According to top official sources, the conversation between Swaraj and Maldivian President Abdulla Yameen during her recent visit there was not only about India's views on Maldives but also on the UN report on "illegal detention" of Maldivian President Mohamed Nasheed.
When asked about a stern message to Swaraj by Yameen that his government will not tolerate "foreign parties" to interfere in domestic issues, the sources said the President was not only addressing to India but also the UN, Commonwealth and other countries which have spoken to him about arrest and detention of Nasheed.

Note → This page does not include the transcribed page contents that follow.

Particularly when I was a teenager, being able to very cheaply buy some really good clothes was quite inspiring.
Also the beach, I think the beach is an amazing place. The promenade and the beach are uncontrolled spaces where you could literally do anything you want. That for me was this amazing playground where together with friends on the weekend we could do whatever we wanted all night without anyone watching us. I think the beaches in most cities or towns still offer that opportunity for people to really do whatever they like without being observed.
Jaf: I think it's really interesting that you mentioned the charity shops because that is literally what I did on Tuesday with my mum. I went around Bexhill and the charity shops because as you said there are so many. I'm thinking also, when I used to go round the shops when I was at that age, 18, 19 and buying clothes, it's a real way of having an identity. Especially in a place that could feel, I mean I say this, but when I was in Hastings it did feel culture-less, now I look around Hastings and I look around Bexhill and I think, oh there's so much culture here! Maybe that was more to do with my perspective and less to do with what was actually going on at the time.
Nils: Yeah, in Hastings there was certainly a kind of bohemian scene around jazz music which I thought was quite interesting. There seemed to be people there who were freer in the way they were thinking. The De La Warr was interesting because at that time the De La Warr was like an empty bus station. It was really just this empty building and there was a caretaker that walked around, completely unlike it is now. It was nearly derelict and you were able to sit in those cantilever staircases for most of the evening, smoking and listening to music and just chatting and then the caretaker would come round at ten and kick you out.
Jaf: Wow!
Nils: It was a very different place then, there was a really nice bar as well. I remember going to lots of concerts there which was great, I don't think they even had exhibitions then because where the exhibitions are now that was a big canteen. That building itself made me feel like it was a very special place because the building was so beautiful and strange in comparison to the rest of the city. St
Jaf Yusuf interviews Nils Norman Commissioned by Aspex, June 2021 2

"Yameen's position was a larger position addressed to the international community. We went in speaking to him about our views on what was conducive to the stability, progress, prosperity, democracy and development of Maldives. So, there are confabulations which were intersecting but not identical messages," they added.
What India did was to get across the message by meeting the next senior most leader in Nasheed's Maldivian Democratic Party (MDP) since the former President was not available, the sources said, adding that what Yameen said was meant for international community and India's message was for Maldivian government and its people.

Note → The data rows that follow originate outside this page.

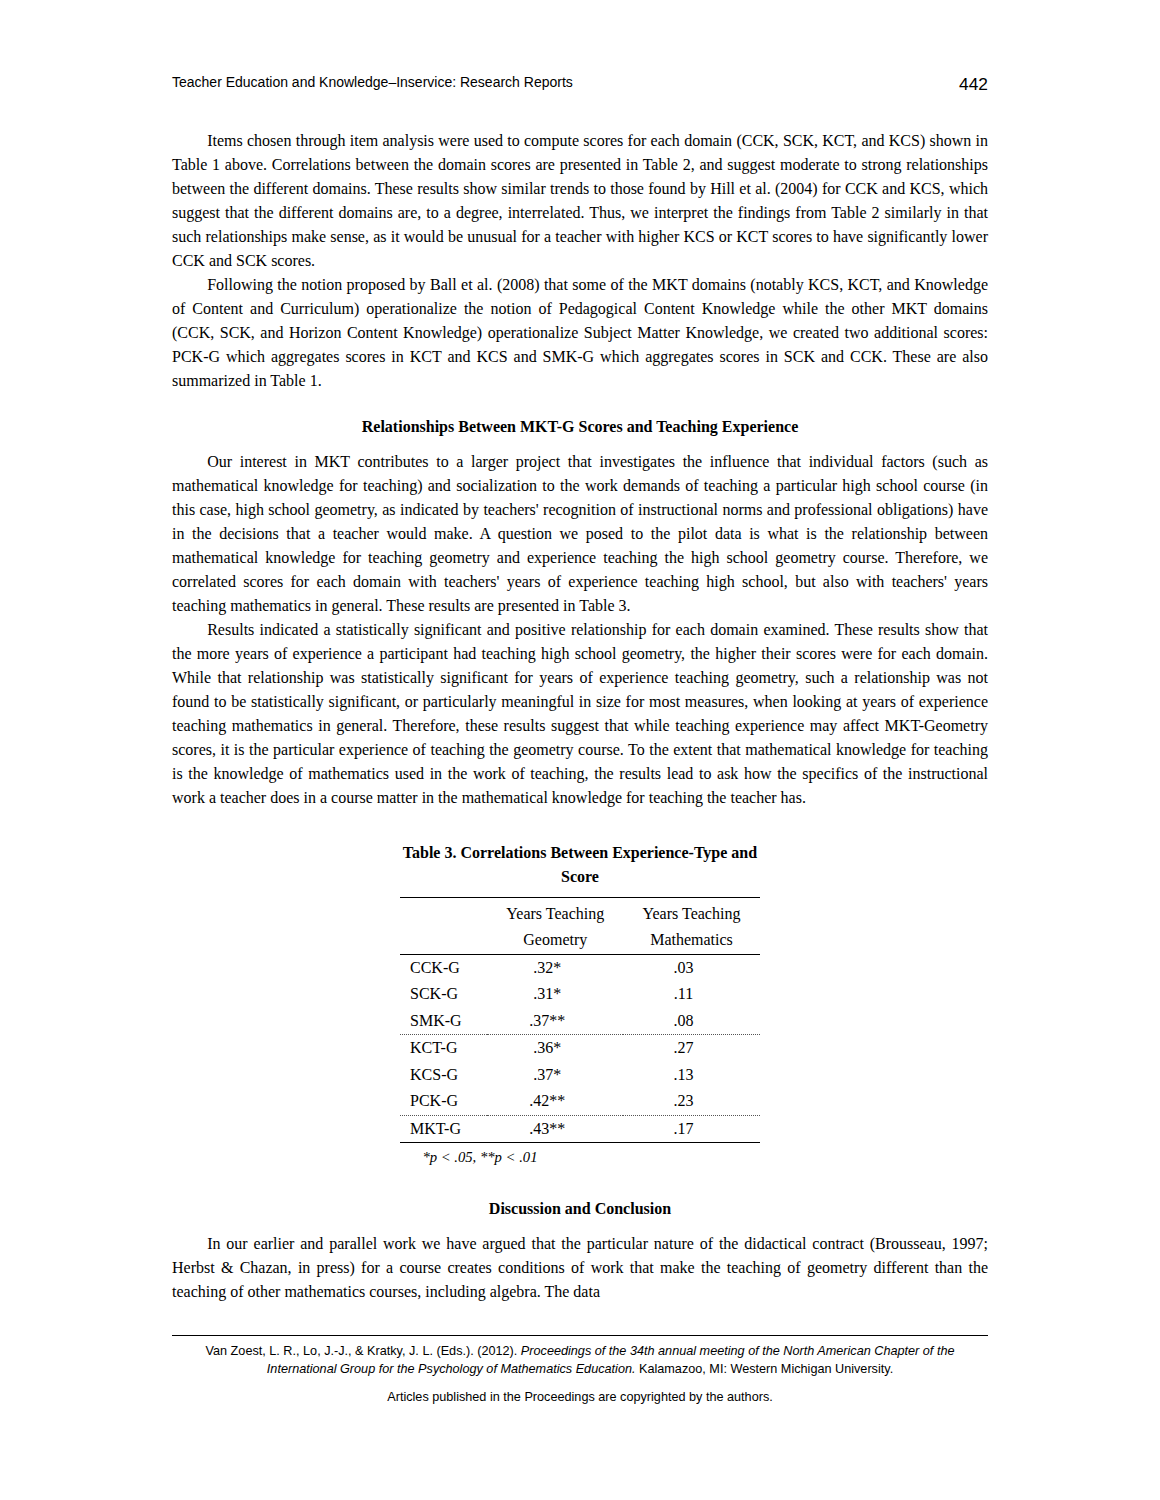Teacher Education and Knowledge–Inservice: Research Reports
442
Items chosen through item analysis were used to compute scores for each domain (CCK, SCK, KCT, and KCS) shown in Table 1 above. Correlations between the domain scores are presented in Table 2, and suggest moderate to strong relationships between the different domains. These results show similar trends to those found by Hill et al. (2004) for CCK and KCS, which suggest that the different domains are, to a degree, interrelated. Thus, we interpret the findings from Table 2 similarly in that such relationships make sense, as it would be unusual for a teacher with higher KCS or KCT scores to have significantly lower CCK and SCK scores.
Following the notion proposed by Ball et al. (2008) that some of the MKT domains (notably KCS, KCT, and Knowledge of Content and Curriculum) operationalize the notion of Pedagogical Content Knowledge while the other MKT domains (CCK, SCK, and Horizon Content Knowledge) operationalize Subject Matter Knowledge, we created two additional scores: PCK-G which aggregates scores in KCT and KCS and SMK-G which aggregates scores in SCK and CCK. These are also summarized in Table 1.
Relationships Between MKT-G Scores and Teaching Experience
Our interest in MKT contributes to a larger project that investigates the influence that individual factors (such as mathematical knowledge for teaching) and socialization to the work demands of teaching a particular high school course (in this case, high school geometry, as indicated by teachers' recognition of instructional norms and professional obligations) have in the decisions that a teacher would make. A question we posed to the pilot data is what is the relationship between mathematical knowledge for teaching geometry and experience teaching the high school geometry course. Therefore, we correlated scores for each domain with teachers' years of experience teaching high school, but also with teachers' years teaching mathematics in general. These results are presented in Table 3.
Results indicated a statistically significant and positive relationship for each domain examined. These results show that the more years of experience a participant had teaching high school geometry, the higher their scores were for each domain. While that relationship was statistically significant for years of experience teaching geometry, such a relationship was not found to be statistically significant, or particularly meaningful in size for most measures, when looking at years of experience teaching mathematics in general. Therefore, these results suggest that while teaching experience may affect MKT-Geometry scores, it is the particular experience of teaching the geometry course. To the extent that mathematical knowledge for teaching is the knowledge of mathematics used in the work of teaching, the results lead to ask how the specifics of the instructional work a teacher does in a course matter in the mathematical knowledge for teaching the teacher has.
Table 3. Correlations Between Experience-Type and Score
| | Years Teaching | Years Teaching |
| --- | --- | --- |
| | Geometry | Mathematics |
| CCK-G | .32* | .03 |
| SCK-G | .31* | .11 |
| SMK-G | .37** | .08 |
| KCT-G | .36* | .27 |
| KCS-G | .37* | .13 |
| PCK-G | .42** | .23 |
| MKT-G | .43** | .17 |
*p < .05, **p < .01
Discussion and Conclusion
In our earlier and parallel work we have argued that the particular nature of the didactical contract (Brousseau, 1997; Herbst & Chazan, in press) for a course creates conditions of work that make the teaching of geometry different than the teaching of other mathematics courses, including algebra. The data
Van Zoest, L. R., Lo, J.-J., & Kratky, J. L. (Eds.). (2012). Proceedings of the 34th annual meeting of the North American Chapter of the International Group for the Psychology of Mathematics Education. Kalamazoo, MI: Western Michigan University.
Articles published in the Proceedings are copyrighted by the authors.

"So, the messages were not mirror-image," they added.
Recently, the UN Working Group on Arbitrary Detention (WGAD) has ruled that Nasheed's imprisonment on a terrorism charge was arbitrary.

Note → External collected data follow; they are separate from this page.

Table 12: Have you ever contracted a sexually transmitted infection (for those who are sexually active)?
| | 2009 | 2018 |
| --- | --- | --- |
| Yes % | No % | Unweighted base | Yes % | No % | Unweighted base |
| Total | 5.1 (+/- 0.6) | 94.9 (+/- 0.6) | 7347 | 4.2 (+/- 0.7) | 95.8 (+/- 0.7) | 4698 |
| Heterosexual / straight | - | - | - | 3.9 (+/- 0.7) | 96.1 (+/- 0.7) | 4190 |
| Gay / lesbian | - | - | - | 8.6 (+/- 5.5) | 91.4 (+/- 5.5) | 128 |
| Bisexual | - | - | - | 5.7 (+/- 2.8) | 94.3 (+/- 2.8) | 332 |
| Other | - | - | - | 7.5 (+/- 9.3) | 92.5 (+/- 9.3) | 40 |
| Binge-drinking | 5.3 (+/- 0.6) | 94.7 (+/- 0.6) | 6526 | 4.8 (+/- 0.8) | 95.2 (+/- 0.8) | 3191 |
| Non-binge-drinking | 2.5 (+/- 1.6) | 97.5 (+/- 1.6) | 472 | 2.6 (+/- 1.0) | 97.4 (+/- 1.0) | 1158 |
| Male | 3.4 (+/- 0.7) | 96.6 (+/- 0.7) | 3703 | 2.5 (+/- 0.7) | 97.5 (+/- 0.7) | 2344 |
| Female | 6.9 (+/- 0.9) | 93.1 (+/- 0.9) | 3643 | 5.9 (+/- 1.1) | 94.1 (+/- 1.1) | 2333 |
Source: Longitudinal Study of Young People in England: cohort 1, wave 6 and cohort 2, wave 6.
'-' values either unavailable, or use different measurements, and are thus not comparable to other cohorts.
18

On what made India reengage with Maldives when earlier this year Prime Minister Narendra Modi dropped his plans to visit the island nation while touring that region, the sources said, "If you ask whether there are issues in Maldives. Yes there are but situation is not same as what was in March."
They also noted that a Prime Ministerial visit amidst "clearly sharp political tension" which prevailed in March would not have been appropriate.
The sources also hoped that Maldives will return to normal democratic politics.